KMA Read Mapping Report

This page is a web-friendly report that summarizes the output of MKA. It provides a link to the input data, an interactive chart view (see description below), and a table of the reference genes mapped. The columns in the table are as follows:

  • Template - Identifier of the template (reference gene) sequence that match the query reads. Clicking on any of the template identifiers in the first column will open a Specialty Gene List View that shows all the genes in BV-BRC that have BLAT hits to the same template gene.

  • Function - Template gene function.

  • Genome: Genome that contains template gene. Clicking on the name in the Genome column will open a new tab that shows the Genome List view, which shows all the genomes in BV-BRC that fall under the same taxonomy of the selected name.

  • Score - Global alignment score of the template.

  • Expected - Expected alignment score if all mapping reads were smeared over all templates in the database.

  • Template_length - Template gene length in nucleotides.
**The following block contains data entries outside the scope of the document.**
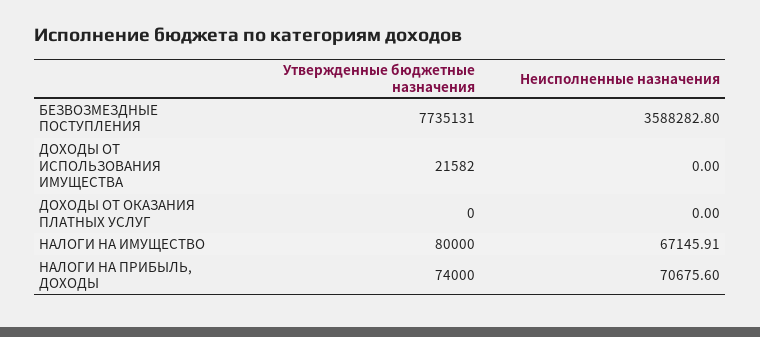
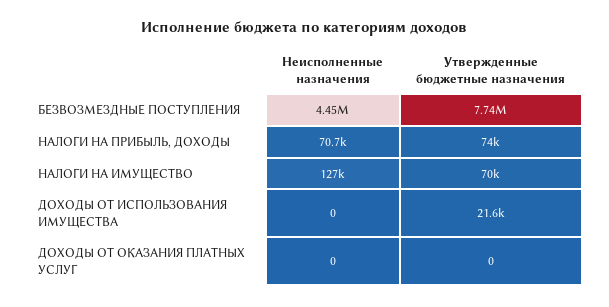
Неисполненные назначения, БЕЗВОЗМЕЗДНЫЕ ПОСТУПЛЕНИЯ: 3588282.8 -> 4450000
Утвержденные бюджетные назначения, НАЛОГИ НА ИМУЩЕСТВО: 80000 -> 70000
Неисполненные назначения, НАЛОГИ НА ИМУЩЕСТВО: 67145.91 -> 127000

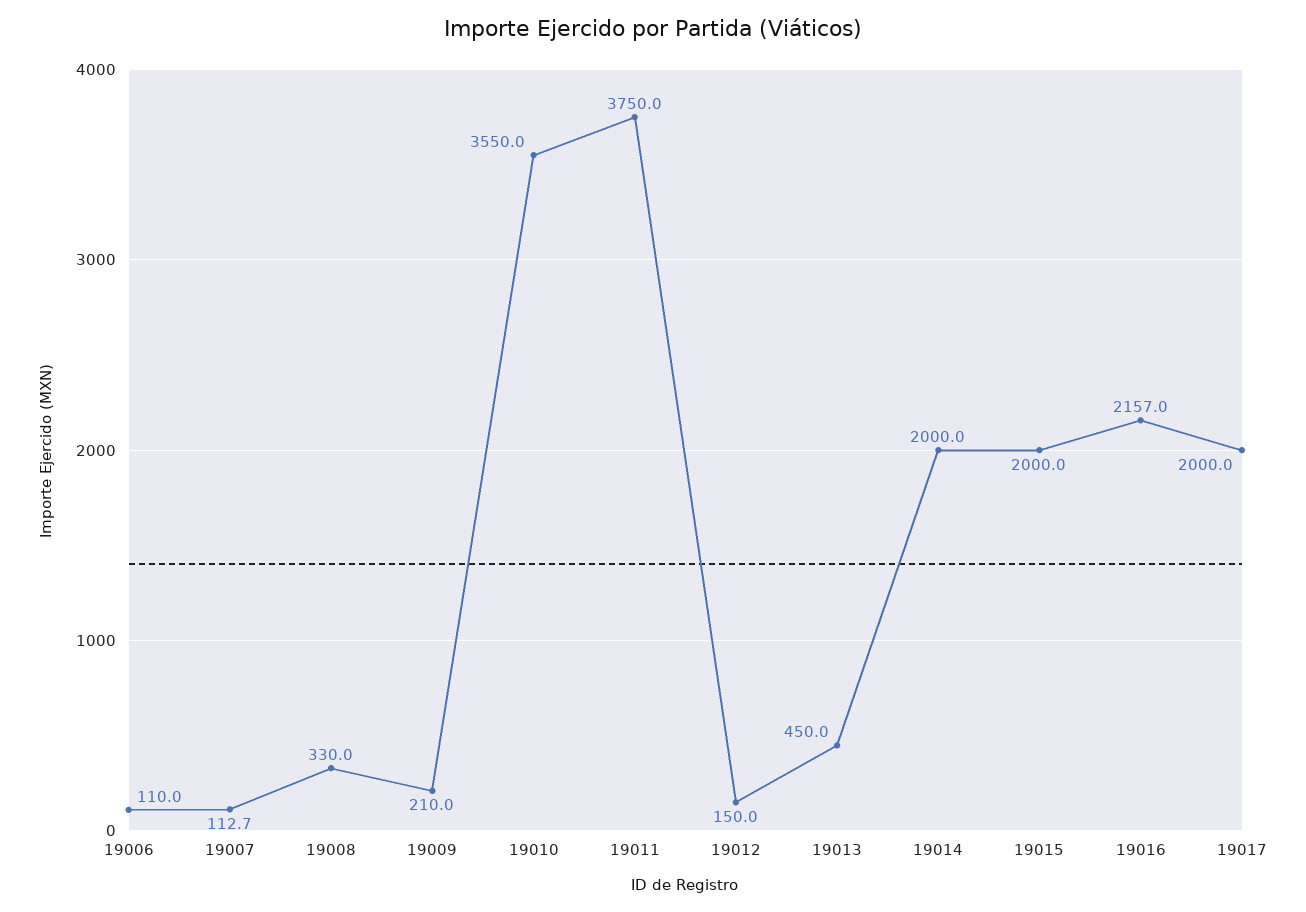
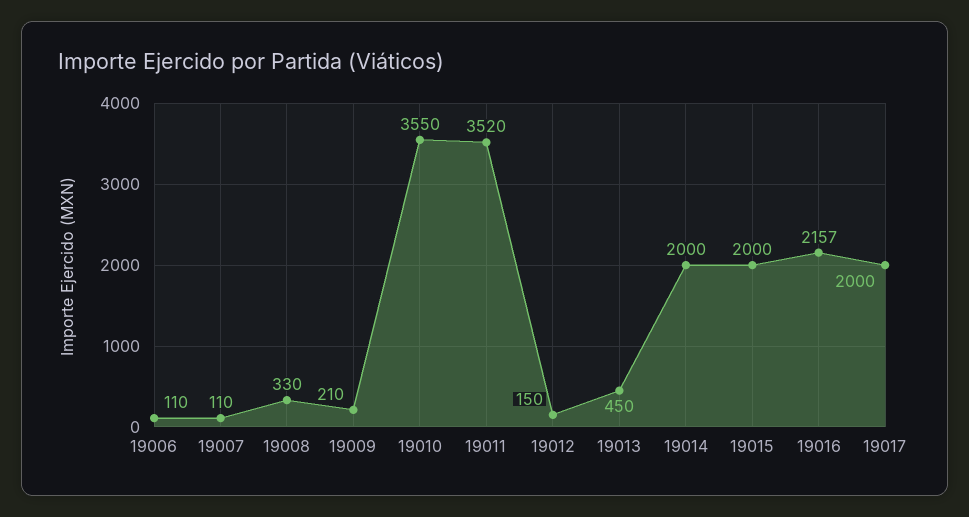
19007: 112.7 -> 110
19011: 3750 -> 3520

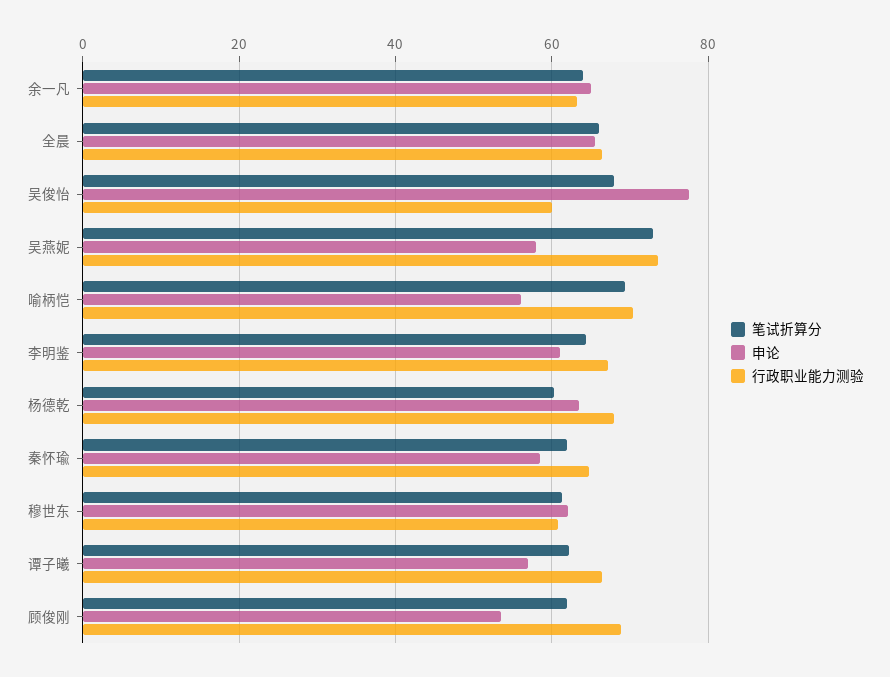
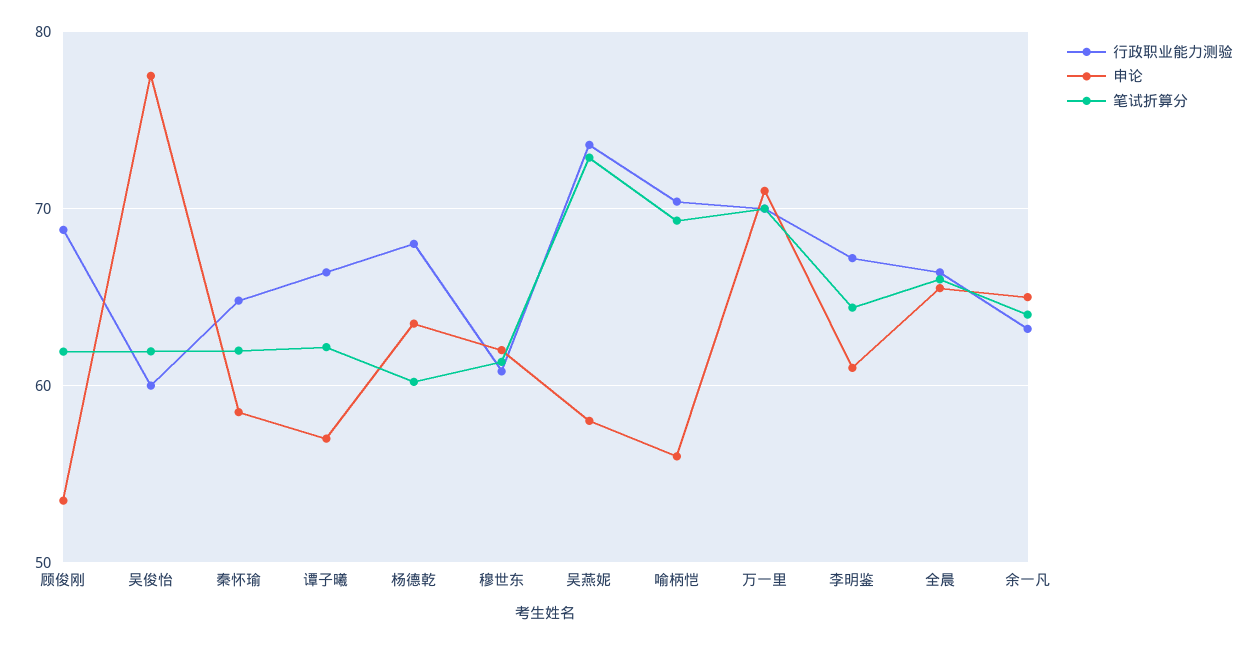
笔试折算分, 吴俊怡: 68 -> 62
行政职业能力测验, 万一里: none -> 70
申论, 万一里: none -> 71
笔试折算分, 万一里: none -> 70

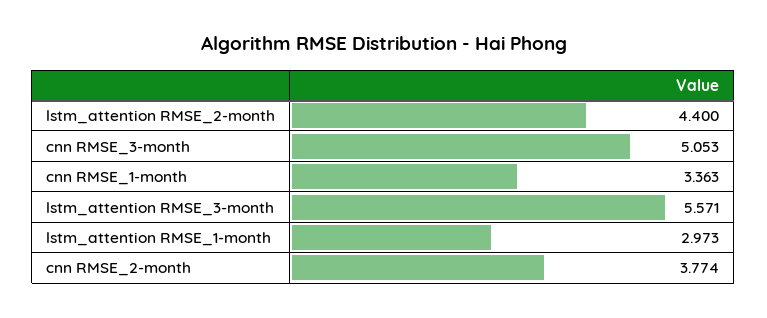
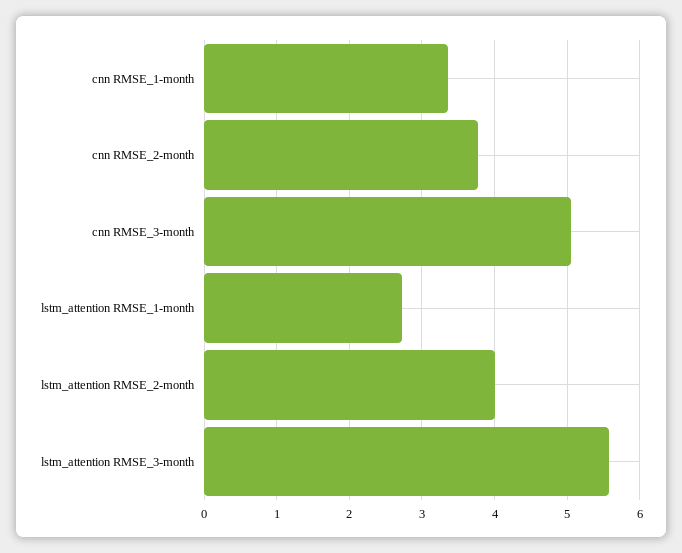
lstm_attention RMSE_2-month: 4.4 -> 4
lstm_attention RMSE_1-month: 2.973 -> 2.7

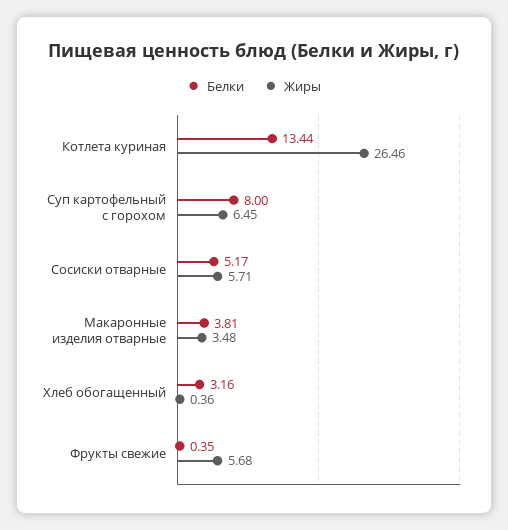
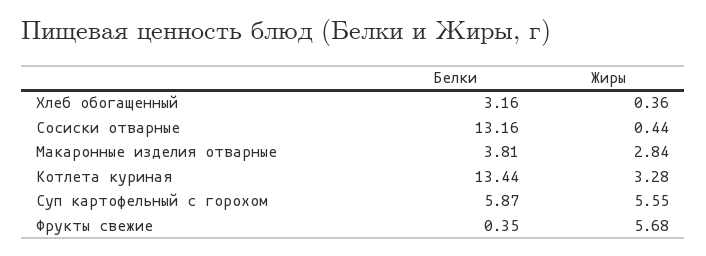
Жиры, Котлета куриная: 26.46 -> 3.28
Белки, Суп картофельный с горохом: 8 -> 5.87
Жиры, Суп картофельный с горохом: 6.45 -> 5.55
Белки, Сосиски отварные: 5.17 -> 13.16
Жиры, Сосиски отварные: 5.71 -> 0.44
Жиры, Макаронные изделия отварные: 3.48 -> 2.84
  • Template_Identity - Percent identity between the query and template sequence, divided the length of the matching template sequence

  • Template_Coverage - Percent of the template that is covered by the query

  • Query_Identity - Percent identity between the query and template sequence, over the length of the matching query sequence

  • Query_Coverage - Length of the matching query sequnce divided by the template length

  • Depth - Number of times the template has been covered by the query.

  • q_value - Quantile from McNemars test, to test whether the current template is a significant hit.

  • p_value - p-vaue corresponding to the obtained q_value

Action buttons

After selecting one of the output files by clicking it, a set of options becomes available in the vertical green Action Bar on the right side of the table. These include

  • Hide/Show: Toggles (hides) the right-hand side Details Pane.

  • Guide Link to the corresponding Quick Reference Guide.

  • Download: Downloads the selected item.

  • View Displays the content of the file, typically as plain text or rendered html, depending on filetype.

  • Delete Deletes the file.

  • Rename Allows renaming of the file.

  • Copy: Copies the selected items to the clipboard.

  • Move Allows moving of the file to another folder.

More details are available in the Action Bar Quick Reference Guide.

References

  • Kent, W. James. “BLAT—the BLAST-like alignment tool.” Genome research 12.4 (2002): 656-664.

  • Jia, Baofeng, et al. “CARD 2017: expansion and model-centric curation of the comprehensive antibiotic resistance database.” Nucleic acids research (2016): gkw1004.

  • Liu, Bo, et al. “VFDB 2019: a comparative pathogenomic platform with an interactive web interface.” Nucleic acids research 47.D1 (2018): D687-D692.

  • Philip T.L.C. Clausen, Frank M. Aarestrup & Ole Lund, “Rapid and precise alignment of raw reads against redundant databases with KMA”, BMC Bioinformatics, 2018;19:307.